Consider the model
$$Y_i = 3 + 4x_i + e_i,$$
where $e_i \stackrel{iid}{\sim} \mathsf{Norm}(0, \sigma=1).$
A version of this is simulated in R as follows:
set.seed(625)
x = runif(20, 1, 23)
y = 3 + 4*x + rnorm(20, 0, 1)
Of course, one anticipates a linear association between $x_i$ and $Y_i,$
otherwise there is not much point trying to fit a regression line to the
data.
cor(x,y)
[1] 0.9991042
Let's do the regression procedure.
reg.out = lm(y ~ x)
reg.out
Call:
lm(formula = y ~ x)
Coefficients:
(Intercept) x
3.649 3.985
So the true intercept $\beta_0= 3$ from by simulation has been
estimated as $\hat \beta_0 = 3.649$ and the true slope
$\beta_1 =4$ has been estimated as $\hat \beta_1 = 3.985.$
A summary
of results shows rejection of null hypotheses
$\beta_0 = 0$ and $\beta_1 = 0.$
summary(reg.out)
Call:
lm(formula = y ~ x)
Residuals:
Min 1Q Median 3Q Max
-1.42617 -0.61995 -0.04733 0.41389 2.63963
Coefficients:
Estimate Std. Error t value Pr(>|t|)
(Intercept) 3.64936 0.52268 6.982 1.61e-06 ***
x 3.98474 0.03978 100.167 < 2e-16 ***
---
Signif. codes: 0 ‘***’ 0.001 ‘**’ 0.01 ‘*’ 0.05 ‘.’ 0.1 ‘ ’ 1
Residual standard error: 0.9747 on 18 degrees of freedom
Multiple R-squared: 0.9982, Adjusted R-squared: 0.9981
F-statistic: 1.003e+04 on 1 and 18 DF, p-value: < 2.2e-16
Here is a scatterplot of the data along with a plot of the regression
line through the data.
plot(x,y, pch=20)
abline(reg.out, col="blue")
![enter image description here](https://cdn.statically.io/img/i.sstatic.net/kQsi6.png)
With $\hat Y = \hat\beta_0 + \hat\beta_1,$
the residuals are $r_i = Y_i - \hat Y_i.$
They are vertical distances between the the $Y_i$ and
the regression line at each $x_i.$
We can retrieve their values as follows:
r = reg.out$resi
summary(r)
Min. 1st Qu. Median Mean 3rd Qu.
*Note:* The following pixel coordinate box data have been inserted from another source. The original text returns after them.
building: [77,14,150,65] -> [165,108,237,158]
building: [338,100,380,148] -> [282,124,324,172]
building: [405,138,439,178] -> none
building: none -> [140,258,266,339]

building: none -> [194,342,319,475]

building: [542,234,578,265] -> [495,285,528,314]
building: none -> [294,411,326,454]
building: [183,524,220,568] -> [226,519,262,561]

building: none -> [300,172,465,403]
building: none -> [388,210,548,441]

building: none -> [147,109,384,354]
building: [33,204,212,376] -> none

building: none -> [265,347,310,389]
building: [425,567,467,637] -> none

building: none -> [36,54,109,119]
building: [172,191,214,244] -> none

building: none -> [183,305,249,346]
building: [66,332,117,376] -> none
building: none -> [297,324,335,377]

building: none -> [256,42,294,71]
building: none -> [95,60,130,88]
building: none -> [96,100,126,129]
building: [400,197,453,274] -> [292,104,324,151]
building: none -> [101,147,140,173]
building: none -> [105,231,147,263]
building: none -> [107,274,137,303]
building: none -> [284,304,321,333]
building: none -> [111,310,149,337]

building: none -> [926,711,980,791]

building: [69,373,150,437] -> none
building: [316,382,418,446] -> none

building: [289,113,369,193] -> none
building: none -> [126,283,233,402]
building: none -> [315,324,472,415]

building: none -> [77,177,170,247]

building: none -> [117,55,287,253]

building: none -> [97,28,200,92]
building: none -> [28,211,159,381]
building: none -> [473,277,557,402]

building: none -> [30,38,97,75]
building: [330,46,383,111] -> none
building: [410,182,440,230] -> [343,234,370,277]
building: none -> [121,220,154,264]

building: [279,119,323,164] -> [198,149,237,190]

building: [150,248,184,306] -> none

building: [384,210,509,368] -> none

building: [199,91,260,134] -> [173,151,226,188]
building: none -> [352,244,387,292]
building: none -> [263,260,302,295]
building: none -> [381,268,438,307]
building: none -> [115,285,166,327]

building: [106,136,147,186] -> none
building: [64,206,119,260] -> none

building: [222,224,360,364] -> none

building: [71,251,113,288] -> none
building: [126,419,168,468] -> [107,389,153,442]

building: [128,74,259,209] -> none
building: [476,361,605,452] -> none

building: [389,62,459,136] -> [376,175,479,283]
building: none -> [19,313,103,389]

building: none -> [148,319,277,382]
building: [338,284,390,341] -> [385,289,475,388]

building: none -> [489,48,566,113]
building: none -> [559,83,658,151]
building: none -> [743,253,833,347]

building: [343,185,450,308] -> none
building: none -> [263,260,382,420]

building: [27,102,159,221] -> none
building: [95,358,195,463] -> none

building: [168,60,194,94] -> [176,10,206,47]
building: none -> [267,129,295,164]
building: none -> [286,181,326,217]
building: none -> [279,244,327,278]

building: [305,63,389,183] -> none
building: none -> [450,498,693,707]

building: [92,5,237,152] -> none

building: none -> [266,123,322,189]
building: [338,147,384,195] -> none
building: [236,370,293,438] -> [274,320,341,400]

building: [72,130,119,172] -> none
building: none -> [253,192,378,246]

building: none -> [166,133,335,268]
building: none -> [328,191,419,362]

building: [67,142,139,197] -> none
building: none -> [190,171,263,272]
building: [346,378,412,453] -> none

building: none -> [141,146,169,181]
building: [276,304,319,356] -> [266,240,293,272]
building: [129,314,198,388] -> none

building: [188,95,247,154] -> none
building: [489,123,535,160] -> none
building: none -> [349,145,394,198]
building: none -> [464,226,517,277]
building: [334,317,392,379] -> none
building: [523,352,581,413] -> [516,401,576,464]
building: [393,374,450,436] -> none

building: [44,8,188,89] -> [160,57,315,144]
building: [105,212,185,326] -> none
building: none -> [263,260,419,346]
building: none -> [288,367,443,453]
Max.
-1.42617 -0.61995 -0.04733 0.00000 0.41389 2.63963
The regression procedure ensures that $\bar r = 0,$ which
is why their Mean
was not shown in the previous summary.
Also, geneally speaking, one expects that the residuals will
not be correlated with either $x_i$ or $Y_i.$ If the linear model
is correct, then the regression
line expresses the linear trend, so the $r_i$ should not show
association with either $Y_i$ or $x_i$
cor(r,x); cor(r,y)
[1] -2.554525e-16
[1] 0.04231753
Because the errors are normally distributed, it is fair to
do a formal test to see if the null hypothesis $\rho_{rY} = 0$
is rejected. It is not.
cor.test(r,y)
Pearson's product-moment correlation
data: r and y
t = 0.1797, df = 18, p-value = 0.8594
alternative hypothesis:
true correlation is not equal to 0
95 percent confidence interval:
-0.4078406 0.4759259
sample estimates:
cor
0.04231753
Maybe this demonstration helps you to see why you should not
expect to see the correlations you mention in your question.
If you are still puzzled, maybe you can clarify your doubts
by making reference to the regression procedure above.